Napoleon had been defeated for the first time since Acre ten years before, and for only the fourth time in his career so far. (The relatively minor Bassano and Caldiero battles had both taken place in November 1796.) His total losses were estimated at between 20,000 and 23,000 killed and wounded and 3,000 captured, but only 3 guns had been lost, testament to the discipline of the retreat. Austrian losses were similar, with 19,000 killed and wounded, though only 700 captured.35 Napoleon’s bulletin the next day, which admitted only to 4,100 killed and wounded, referred to the battle of Aspern-Essling as ‘a new memorial to the glory and inflexible firmness of the French army’ – which was as close as he could come to an admission of defeat. Later he would claim that when Lannes regained consciousness he had said: ‘Within an hour you will have lost him who dies with the glory and conviction of having been and being your best friend’, a grammatical construction unlikely to have leaped to the mind of a man who had just had one leg amputated and might have been about to lose the other.36

As the Austrians were claiming to have won the battle of Aspern, Napoleon made Masséna the Prince of Essling, although Masséna hadn’t set foot there during the battle. In Paris, the prefecture of police was ordered to put up posters asking Parisians to light up their front rooms to celebrate the victory.37 Yet on the morning of May 23 the bridge linking Lobau with the northern bank was dismantled, and the island was turned into a fortress. That evening, exhausted French soldiers sat down to a dinner of horseflesh, which Marbot recalled was ‘cooked in cuirasses and seasoned with gunpowder’ instead of pepper. Provisions and ammunition were taken to Lobau by boat, the wounded were sent to Vienna, field hospitals were set up and new, stronger bridges were built and protected by stakes driven into the riverbed.

Gangrene set into Lannes’ leg and it took him nine days to die. Napoleon visited him twice daily, and arrived to see him moments after he had expired.38 His valet Louis Constant found the Emperor shortly afterwards in his quarters, ‘seated immobile, mute, and staring into space, in front of his hastily prepared meal. Napoleon’s eyes were inundated with tears; they multiplied and fell silently into his soup.’39 Napoleon’s anguish is confirmed by the accounts of Ségur, Las Cases, Pelet, Marbot, Lejeune and Savary.* Both Constant and Napoleon’s pharmacist, Cadet de Gassicourt, claimed that Lannes had berated the Emperor for his ambition, but Marbot, Savary and Pelet vehemently denied it.40 Today Lannes lies in caverne XXII of the Panthéon, in a coffin draped with the tricolour, under nine flags hanging from walls covered with the names of his battles. ‘The loss of the Duke of Montebello, who died this morning, has grieved me much,’ Napoleon wrote to Josephine on May 31. ‘So everything ends!!! Adieu, my love; if you can do anything toward consoling the Marshal’s poor widow, do it.’41

 • • •

‘I was right not to count on allies like those,’ Napoleon told Savary of the Russians in early June,

what could be worse if I hadn’t made peace with Russia? And what advantage do I get from their alliance, if they aren’t capable of ensuring peace in Germany? It is more likely that they would have been against me if a remnant of human respect hadn’t prevented them from betraying right away the sworn faith; let’s not be abused: they all have a rendezvous on my grave, but they don’t dare to gather there . . . It’s not an alliance I have here; I’ve been duped.42

By the time Napoleon returned to Schönbrunn Palace on June 5 the goodwill of Tilsit, more or less maintained at Erfurt, had been seriously damaged.

- Source information -
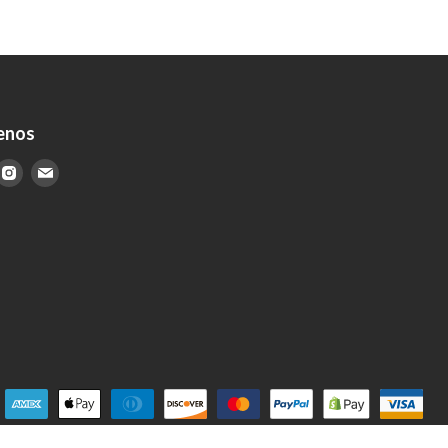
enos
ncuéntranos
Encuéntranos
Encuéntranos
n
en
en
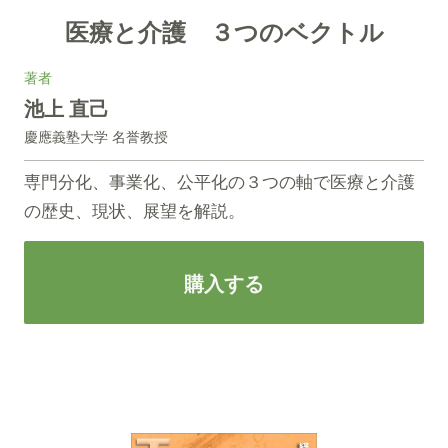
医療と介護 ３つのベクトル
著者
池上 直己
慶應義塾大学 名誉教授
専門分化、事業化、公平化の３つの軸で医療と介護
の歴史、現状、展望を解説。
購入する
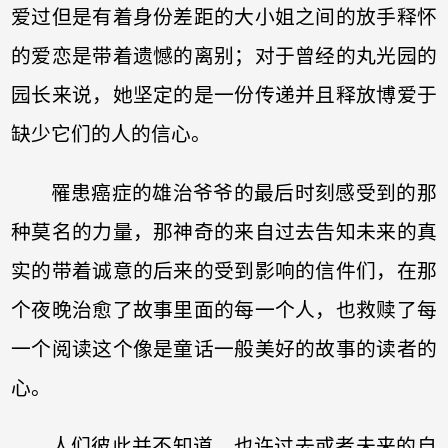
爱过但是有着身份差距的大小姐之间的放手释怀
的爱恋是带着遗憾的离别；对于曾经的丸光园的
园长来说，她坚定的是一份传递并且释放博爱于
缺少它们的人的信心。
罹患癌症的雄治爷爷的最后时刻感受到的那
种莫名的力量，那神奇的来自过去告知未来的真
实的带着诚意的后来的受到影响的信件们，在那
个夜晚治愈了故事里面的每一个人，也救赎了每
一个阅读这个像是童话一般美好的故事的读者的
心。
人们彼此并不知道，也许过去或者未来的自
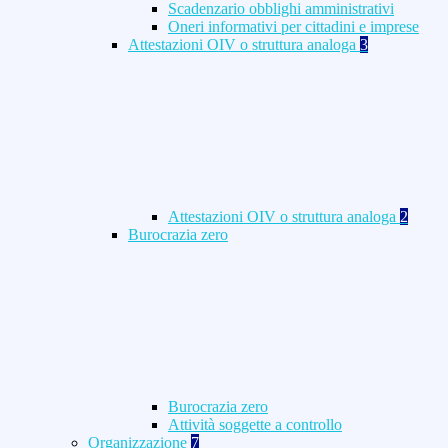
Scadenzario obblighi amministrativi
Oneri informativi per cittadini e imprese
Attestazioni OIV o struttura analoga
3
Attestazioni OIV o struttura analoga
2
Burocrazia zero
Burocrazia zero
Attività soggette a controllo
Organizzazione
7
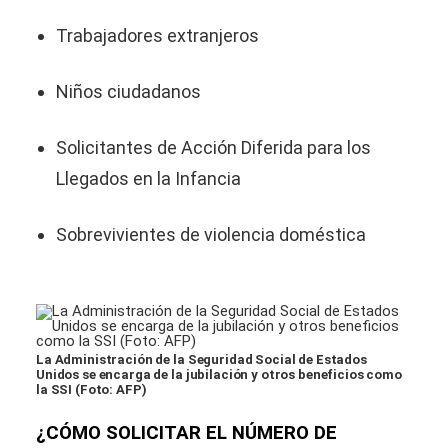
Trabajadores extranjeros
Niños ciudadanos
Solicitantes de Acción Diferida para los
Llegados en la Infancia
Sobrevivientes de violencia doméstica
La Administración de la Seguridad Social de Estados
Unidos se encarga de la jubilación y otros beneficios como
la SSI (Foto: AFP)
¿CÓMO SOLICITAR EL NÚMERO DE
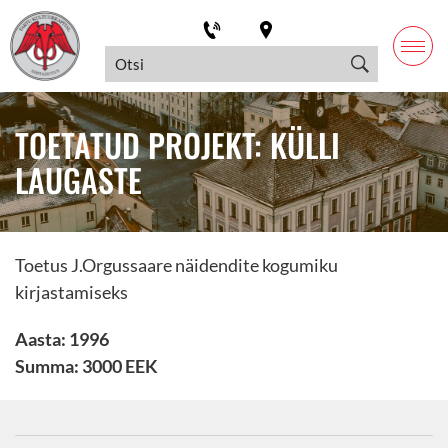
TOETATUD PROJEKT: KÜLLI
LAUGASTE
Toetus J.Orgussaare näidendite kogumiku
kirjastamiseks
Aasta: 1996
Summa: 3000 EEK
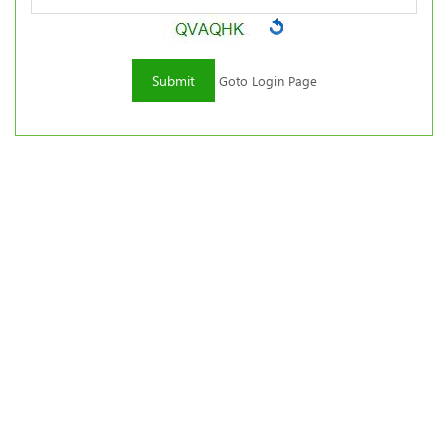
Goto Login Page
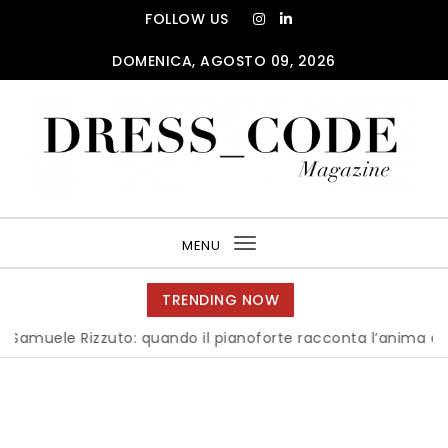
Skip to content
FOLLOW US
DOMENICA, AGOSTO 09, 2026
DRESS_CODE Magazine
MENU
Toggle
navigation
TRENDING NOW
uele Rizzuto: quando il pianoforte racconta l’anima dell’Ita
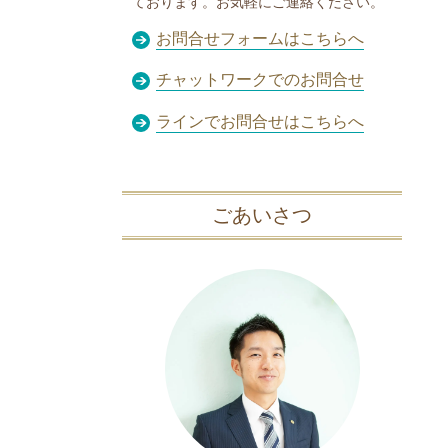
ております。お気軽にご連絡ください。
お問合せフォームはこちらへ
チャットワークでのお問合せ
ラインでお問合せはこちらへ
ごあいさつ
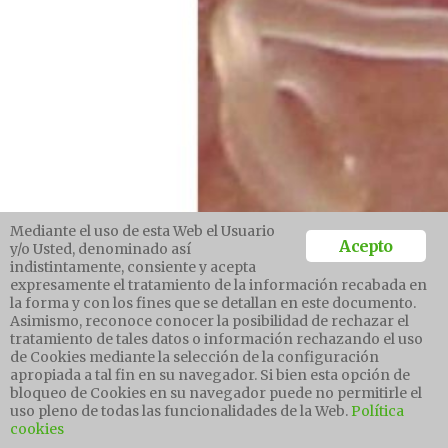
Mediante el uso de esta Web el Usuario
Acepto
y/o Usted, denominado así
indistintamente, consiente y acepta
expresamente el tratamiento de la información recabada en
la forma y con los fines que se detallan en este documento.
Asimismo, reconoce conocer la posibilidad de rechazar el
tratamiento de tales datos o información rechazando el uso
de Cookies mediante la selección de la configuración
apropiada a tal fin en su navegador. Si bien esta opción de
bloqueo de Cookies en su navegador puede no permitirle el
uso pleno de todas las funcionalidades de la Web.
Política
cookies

==

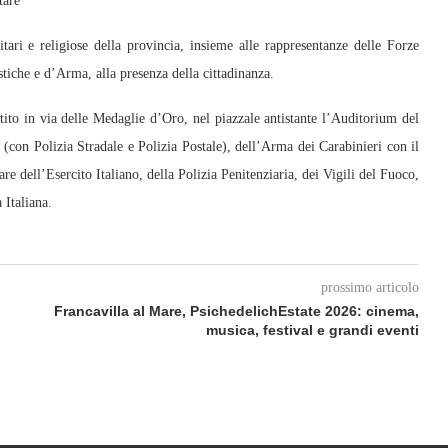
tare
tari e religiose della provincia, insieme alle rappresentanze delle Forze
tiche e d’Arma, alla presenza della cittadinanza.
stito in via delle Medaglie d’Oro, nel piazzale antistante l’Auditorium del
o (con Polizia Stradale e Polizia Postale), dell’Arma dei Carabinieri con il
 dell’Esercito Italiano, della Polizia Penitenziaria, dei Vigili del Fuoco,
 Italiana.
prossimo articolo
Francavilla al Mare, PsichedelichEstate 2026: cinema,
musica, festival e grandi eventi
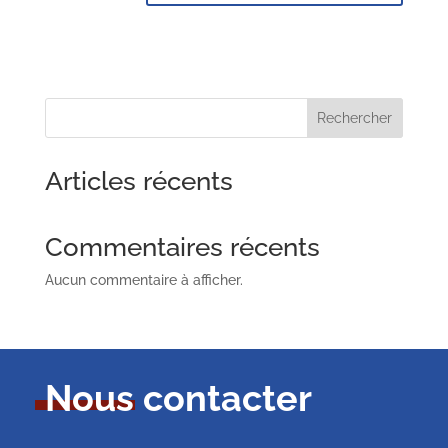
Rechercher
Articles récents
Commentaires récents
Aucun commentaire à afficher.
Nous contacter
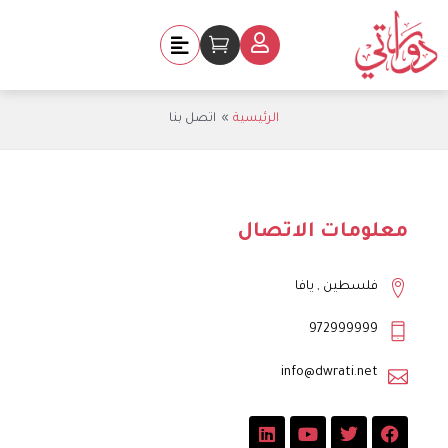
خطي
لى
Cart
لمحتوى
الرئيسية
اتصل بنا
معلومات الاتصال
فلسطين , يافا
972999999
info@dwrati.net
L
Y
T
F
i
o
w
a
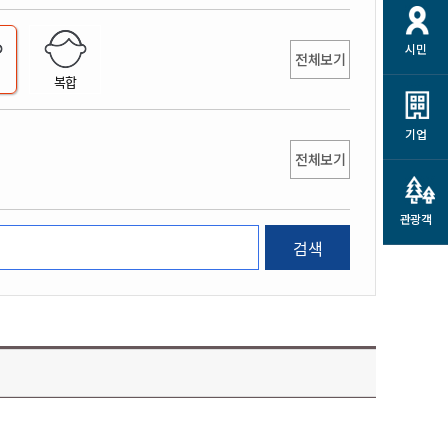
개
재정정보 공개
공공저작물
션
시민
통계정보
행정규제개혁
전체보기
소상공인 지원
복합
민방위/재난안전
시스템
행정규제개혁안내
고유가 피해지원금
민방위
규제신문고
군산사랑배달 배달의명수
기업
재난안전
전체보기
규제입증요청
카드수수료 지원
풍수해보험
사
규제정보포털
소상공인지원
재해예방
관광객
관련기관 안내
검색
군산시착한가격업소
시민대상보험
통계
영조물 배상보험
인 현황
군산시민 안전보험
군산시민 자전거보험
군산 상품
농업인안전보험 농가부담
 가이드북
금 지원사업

- Aim of the exercise -
Continue the account of Napoleon after the battle of Aspern-Essling, starting right after its final sentence.

- Response area -
It was not all anger at that time, however, especially once Marie Walewska arrived.* One evening at Schönbrunn, Napoleon asked for a cold chicken as a late supper; when it was brought he asked: ‘Since when has a chicken been born with one leg and one wing? I see that I am expected to live off the scraps left me by my servants.’ He then pinched Roustam’s ear, teasing him for having eaten the other half.43 Rapp records the Emperor as being ‘pretty generally in good humour’ at this time, despite the loss of Lannes, though he was understandably infuriated by a police report from Paris containing the latest rumour, that he had gone mad. ‘It is the faubourg St Germain which invents these fine stories,’ he said, settling on his habitual bugbear of the aristocratic and intellectual salons of that district; ‘they will provoke me at last to send the whole tribe of them to the flea-bitten countryside.’44 The problem, as he told Caulaincourt, was that ‘Society in the salons is always in a state of hostility against the government. Everything is criticized and nothing praised.’45

After Aspern-Essling Archduke Charles massed his forces along the Danube north of Vienna. Although the Austrians invaded Saxony on June 9, five days later Eugène won a significant victory over Archduke Johann at the battle of Raab in Hungary, which delighted Napoleon both because it denied Archduke Charles much-needed reinforcements and because Eugène’s Army of Italy could now join him. He was also impressed with the fight that Prince Poniatowski’s Poles were putting up against the Austrians in Silesia, in conspicuous contrast to the Russians, who were reluctant to engage at all.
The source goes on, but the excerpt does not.